» **Requirement**:
Extract exactly the lines from the top of the records through the line containing "Двигатели и запчасти", and keep pictures out of the copy.

» **Saved data entries**:
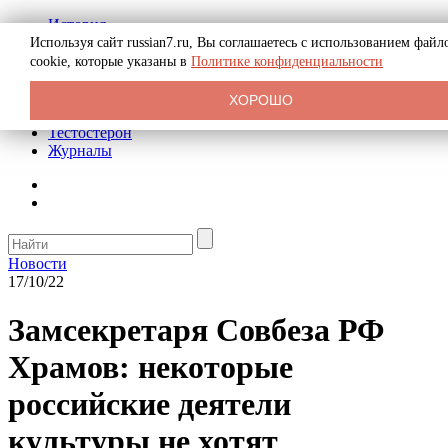
История
Биография
Используя сайт russian7.ru, Вы соглашаетесь с использованием файл
Криминал
cookie, которые указаны в
Политике конфиденциальности
Реклама на сайте
О сайте
ХОРОШО
Рекомендательные статьи
Тестостерон
Журналы
Новости
17/10/22
Замсекретаря Совбеза РФ
Храмов: некоторые
российские деятели
культуры не хотят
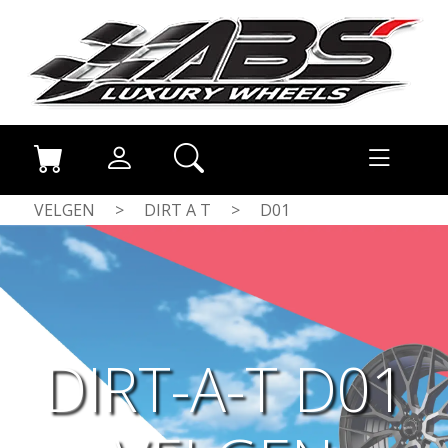
VELGEN
>
DIRT A T
>
D01
DIRT-A-T D01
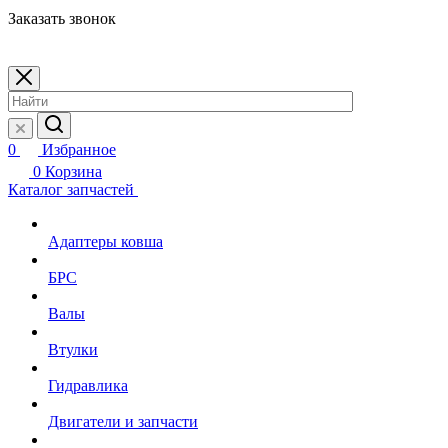
Заказать звонок
0
Избранное
0
Корзина
Каталог запчастей
Адаптеры ковша
БРС
Валы
Втулки
Гидравлика
Двигатели и запчасти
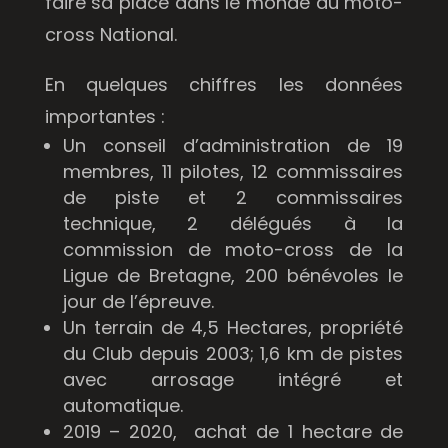
faire sa place dans le monde du moto-
cross National.
En quelques chiffres les données
importantes :
Un conseil d’administration de 19
membres, 11 pilotes, 12 commissaires
de piste et 2 commissaires
technique, 2 délégués à la
commission de moto-cross de la
Ligue de Bretagne, 200 bénévoles le
jour de l’épreuve.
Un terrain de 4,5 Hectares, propriété
du Club depuis 2003; 1,6 km de pistes
avec arrosage intégré et
automatique.
2019 – 2020, achat de 1 hectare de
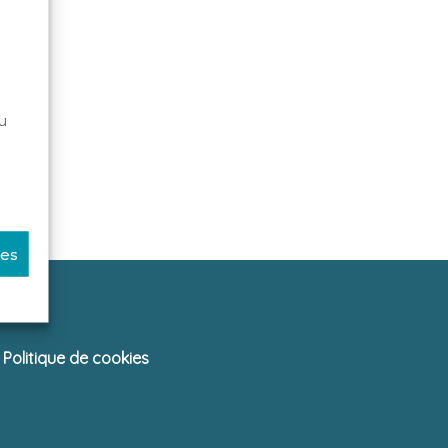
u
ces
Politique de cookies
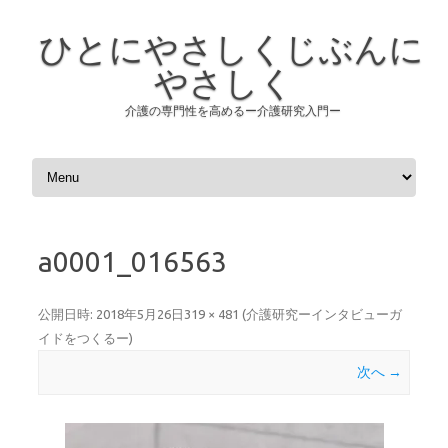
ひとにやさしくじぶんに
やさしく
介護の専門性を高めるー介護研究入門ー
コンテンツへスキップ
a0001_016563
公開日時:
2018年5月26日
319 × 481
(
介護研究ーインタビューガ
イドをつくるー
)
次へ →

» **Task output**:
История
Биография
Используя сайт russian7.ru, Вы соглашаетесь с использованием файл
Криминал
cookie, которые указаны в
Политике конфиденциальности
Реклама на сайте
О сайте
ХОРОШО
Рекомендательные статьи
Тестостерон
Журналы
Новости
17/10/22
Замсекретаря Совбеза РФ
Храмов: некоторые
российские деятели
культуры не хотят
VELGEN
>
DIRT A T
>
D01
DIRT-A-T D01
Заказать звонок
0
Избранное
0
Корзина
Каталог запчастей
Адаптеры ковша
БРС
Валы
Втулки
Гидравлика
Двигатели и запчасти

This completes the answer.